The municipal council of Qarawat Bani Hassan was not warned that their water supply was going to be nearly shut off for days, and attempts to get answers from Israel, through the Palestinian Authority, did not bear any fruit.
Text and photos by: Ahmad al-Bazz / Activestills.org
Last Wednesday, without any prior warning, the majority of houses in the West Bank village of Qarawat Bani Hassan, near Salfit, woke up to find that they had no running water. Municipal workers checked the village’s main water valve, located on Road 505, a few meters from the illegal Israeli settlement outpost of Ma’ale Israel.
“We discovered that the main water valve was almost shut off, [and locked in place] with a lock and chain in order to limit our portion of water and prevent anyone from increasing it,” said Hosam Asem, the manager of Qarawat Bani Hassan municipal council.
“We contacted the Israeli side through the Palestinian authority but we didn’t get any answers or explanations for such a step,” He added. “It’s odd that the Israelis didn’t inform us beforehand.”
According to the municipal council, the supply of water for each villager has now been reduced to about two liters per day, as all of the neighboring Palestinian villages now receive a total of 97 cubic meters per hour. The four surrounding Israeli settlements, Barkan, Revava, Kiryat Netafim and Ma’ale Israel were reportedly not affected by the crisis.
Those villagers who own small water wells beside their homes decided to put them to use, while others were forced to buy water in tanks from other villages. After four days, 90 percent of the homes were back to being supplied with the normal amount of water. The remainder were still waiting a solution for their problem.
According to Ewash, Palestinians currently utilize no more than 10 per cent of the West Bank’s shared water resources, while Israel exploits the remainder.
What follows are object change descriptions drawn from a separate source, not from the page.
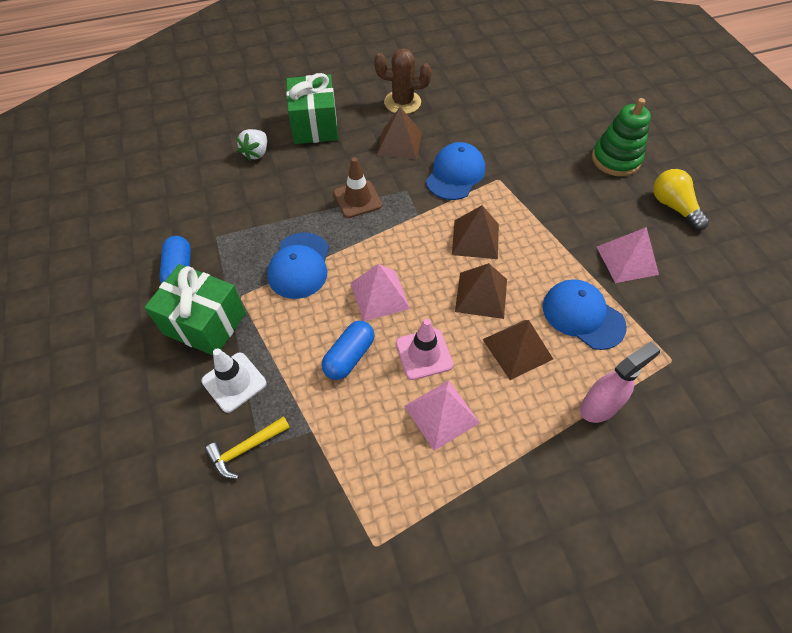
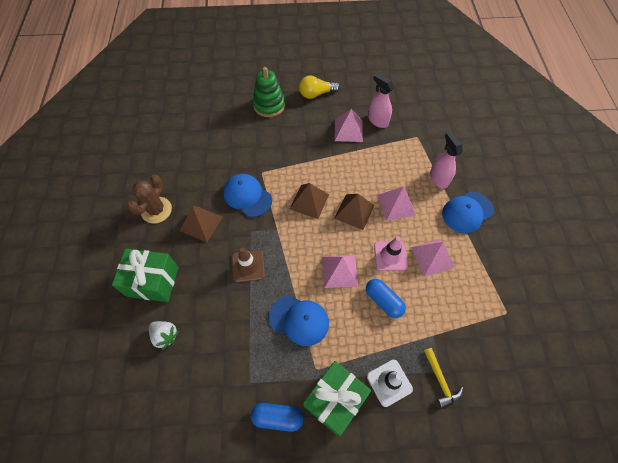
camera: 75 degrees left, 5 degrees up
(517, 349) = (396, 204): brown pyramid -> pink pyramid
(583, 316) = (381, 165): blue cap -> blue cap (467, 212)
(671, 296) = (378, 120): none -> pink spray bottle

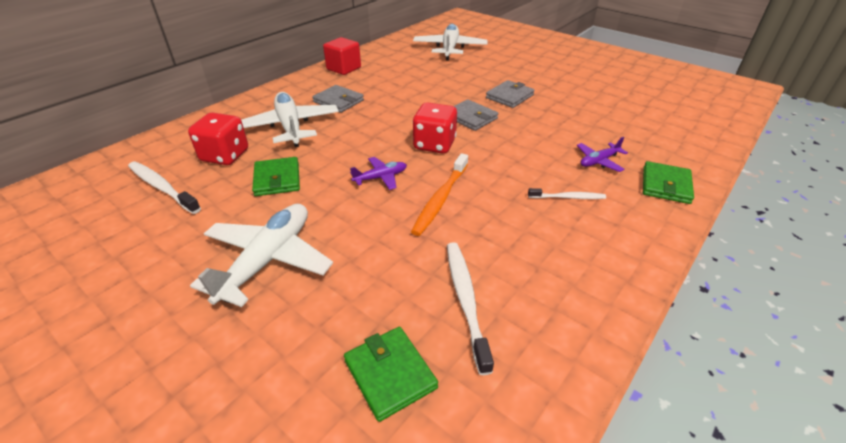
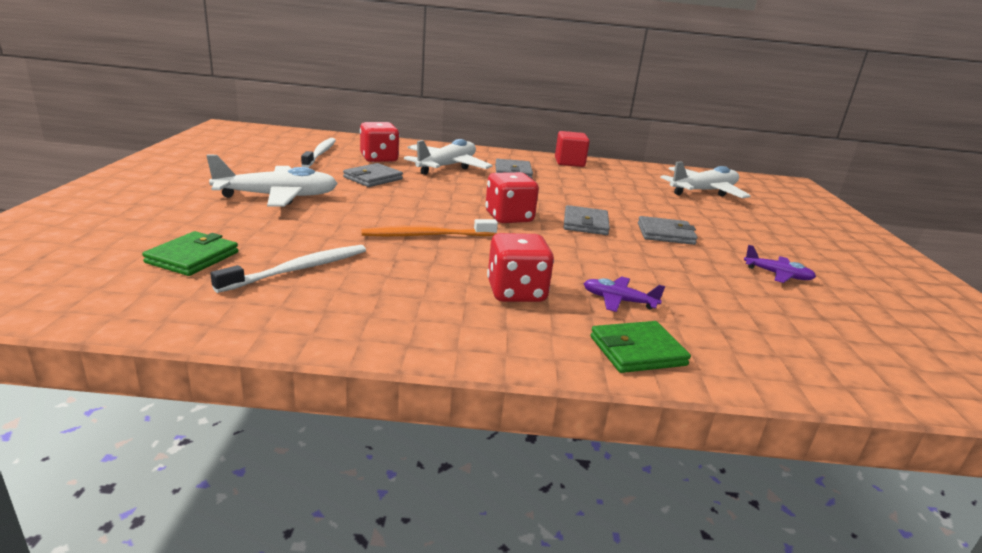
camera: 50 degrees right, 15 degrees down
(277, 179) = (373, 178): green wallet -> grey wallet
(381, 178) = (424, 208): purple plane -> purple plane (777, 275)
(568, 197) = (516, 292): white toothbrush -> red dice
The coalition of 27 organizations working in water and sanitation in the occupied territories argues that under international law, the water resources should be shared equitably and reasonably by Israel and Palestine. The average domestic consumption rate for Palestinians living in the West Bank is 70 liters per day. The “absolute minimum” recommended by the WHO is 100 liters per day. In Israel, the average is 300 liters per day.